Тони замолчал. А затем продолжил свой рассказ, все так же глядя вдаль.
– С мужчиной тем я довольно быстро расстался. Не без давления матери и не без помощи сестры, да. Общество, в котором он вращался и в которое пытался и меня втянуть, было и вправду далеким от образца добродетели. Мне очень повезло, что я никакую заразу не подцепил. Но сделать с собой я ничего не мог. Я тот, кто я есть. Такой, каким показал меня Алекс.
Тони перевел дух. Усмехнулся. Спустя много лет он мог говорить об этом хотя бы относительно спокойно и не показывать свое волнение больше. Ему до сих пор было неловко, что он не смог сдержаться перед Ириной. Он глянул на Владислава. Отец Алекса внимательно смотрел на него.
– Мать пыталась меня «исправить». Безрезультатно, конечно же. Кричала много. Истерики, скандалы – обычные будни семьи, в которой чадо оказалось «не таким» и «спалилось». Деться мне было некуда – на съемное жилье я пока не зарабатывал. Выгнать из дому она меня тоже не могла – я был прописан в квартире и сестра тогда еще меня хоть немного поддерживала. Как метко выразился Алекс, «шароебиться» по квартирам «друзей», а то и по притонам – означало подписать себе смертный приговор, и ни о какой дальнейшей учебе речь бы уже не шла. Чтоб она не попрекала меня куском хлеба и не оказывала еще и финансовое давление, я находил подработки. Но студентам много не платят. А учиться тоже было необходимо.
Тони горько вздохнул.
– Я настоящий был ей отвратителен. Она с трудом выносила мое присутствие в доме и рядом с собой. И ничего не могла, а, может быть, не хотела с этим поделать. Так из когда-то любимого сына я стал «оно» и «шлюшкой», занимался я тоже «черт знает чем», только подтверждая свою «неправильность». Мне было очень обидно слышать все это. Я любил мать и старался быть хорошим сыном. Но оправдать ее ожидания и «исправиться» не мог. Я замкнулся в себе, все время слышал ее оскорбления в голове. Я перестал чувствовать, что достоин ходить по этой Земле наравне с другими, «правильными» людьми. Я был «неправильным». И ничего с этим поделать не мог. Мои желания сводили меня с ума. Я пытался подавлять их, терзался чувством вины и чувствовал себя «грязным». Но «почиститься» не мог. Когда я переходил улицу через дорогу, то часто делал это перед машинами, несшимися прямо на меня не снижая скорости.
Тони снова обозревал пейзаж молча. Владислав стоял рядом и тоже молчал.

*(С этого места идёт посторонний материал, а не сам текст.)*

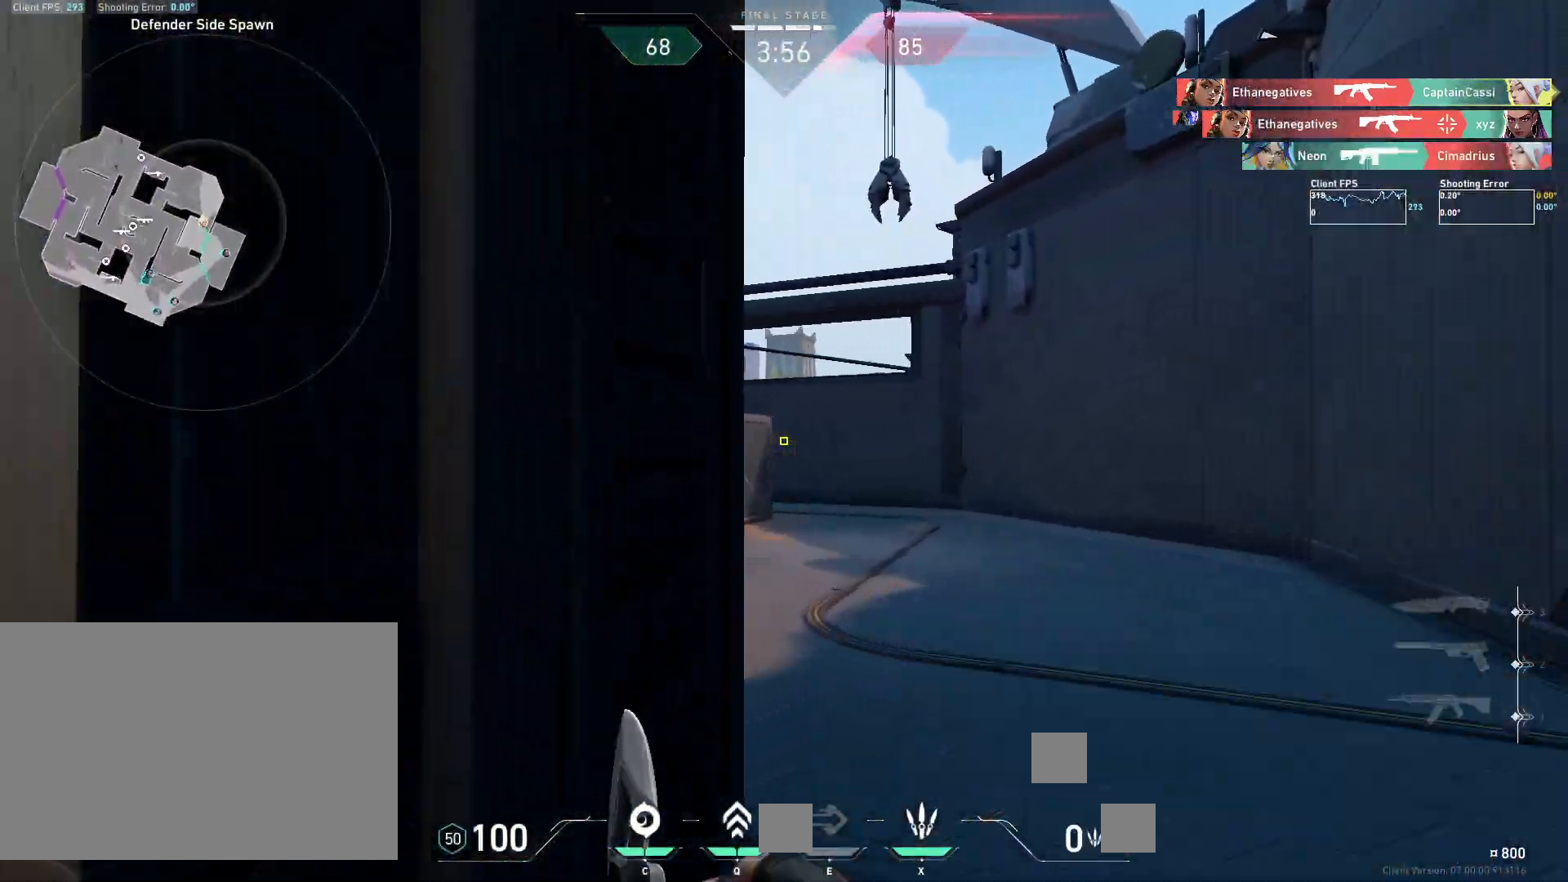
{"keys": ["w"], "mouse": [], "events": [[100, "x", "up"], [267, "d", "down"], [417, "d", "up"]]}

– К счастью, в какой-то момент инстинкт жизни все же перевесил желание умереть. И моя обида превратилась в злость и в ненависть. Наверное, тогда я и научился драться насмерть. Неважно, буду я жить или нет, но умереть в бою хотя бы не так стыдно, как сконать под машиной от обиды и горя.
Тони пожал плечами. Взгляд его был по-прежнему устремлен вдаль. Но казалось, что он смотрит сквозь время и пространство – внутрь, в вечность.

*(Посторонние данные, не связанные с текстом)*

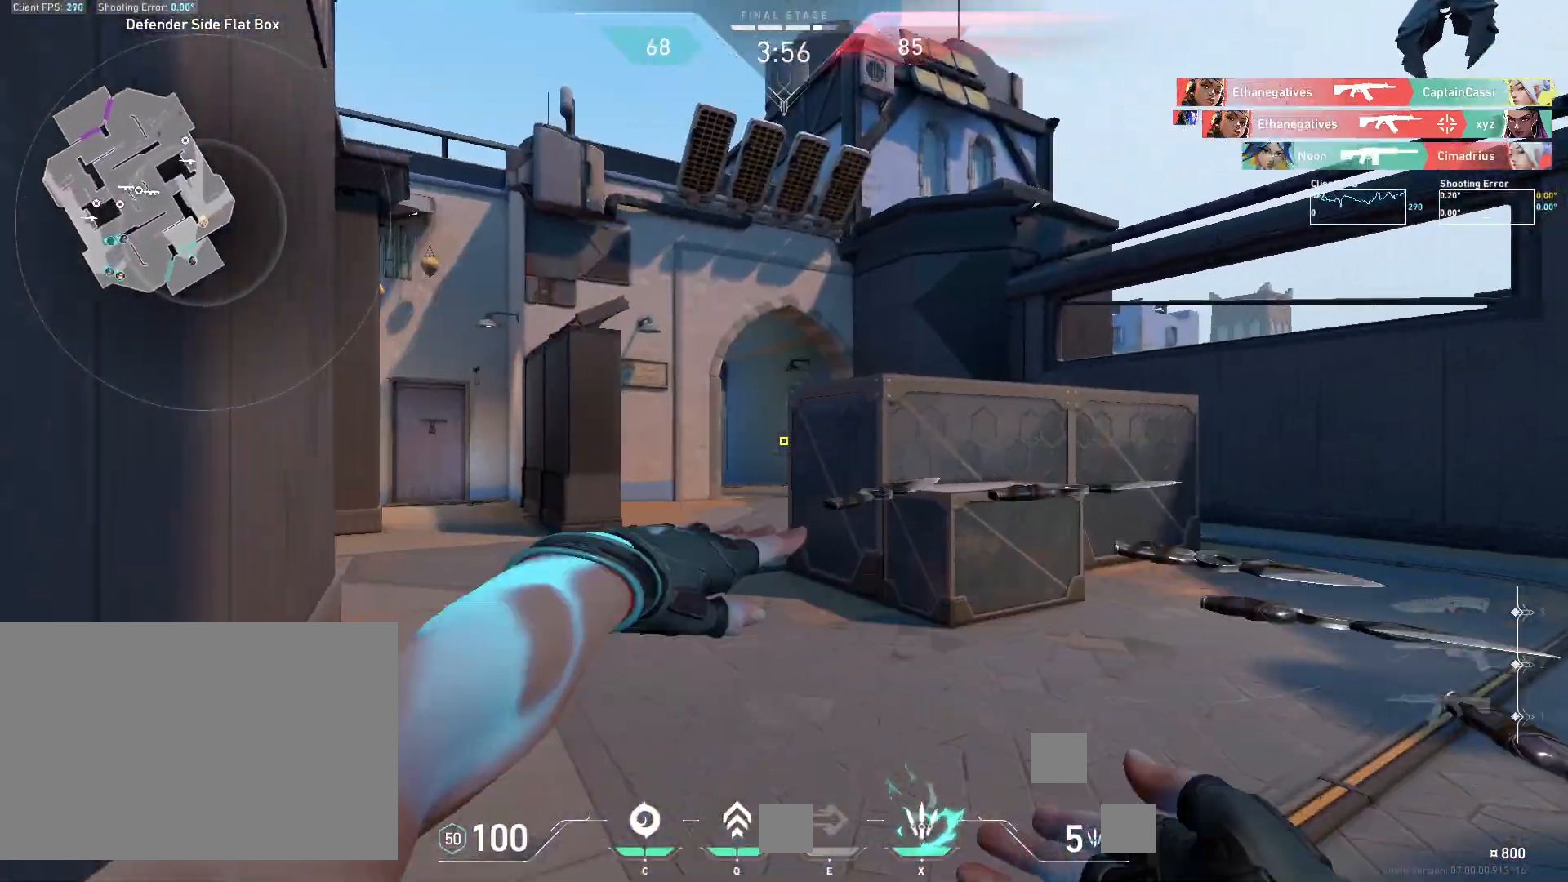
{"keys": ["a", "w"], "mouse": [], "events": [[483, "a", "down"]]}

– Хотя какая разница? Смерть – она и есть смерть, – продолжил он. – Я решил бежать. Не хотел уезжать, но жизнь в Украине была невыносимой. После того, как на улице мне начали плевать под ноги и угрожали избить, я постарался изменить свой внешний вид так, чтоб не вызывать больше подозрений, а также чтоб избежать изнасилования – столь частой участи красивых и беззащитных мальчиков и девочек. Дома перестал отвечать на оскорбления и срываться, как бывало раньше. Объяснять и доказывать что-либо тоже перестал. Так я оказался еще и «змеенышем» – затихшим и от того, наверное, еще более отвратительным. Но мне уже было все равно. Я принял решение и шел к своей цели. Несмотря ни на что. Я до сих пор не простил свою мать. И не знаю, смогу ли сделать это когда-нибудь.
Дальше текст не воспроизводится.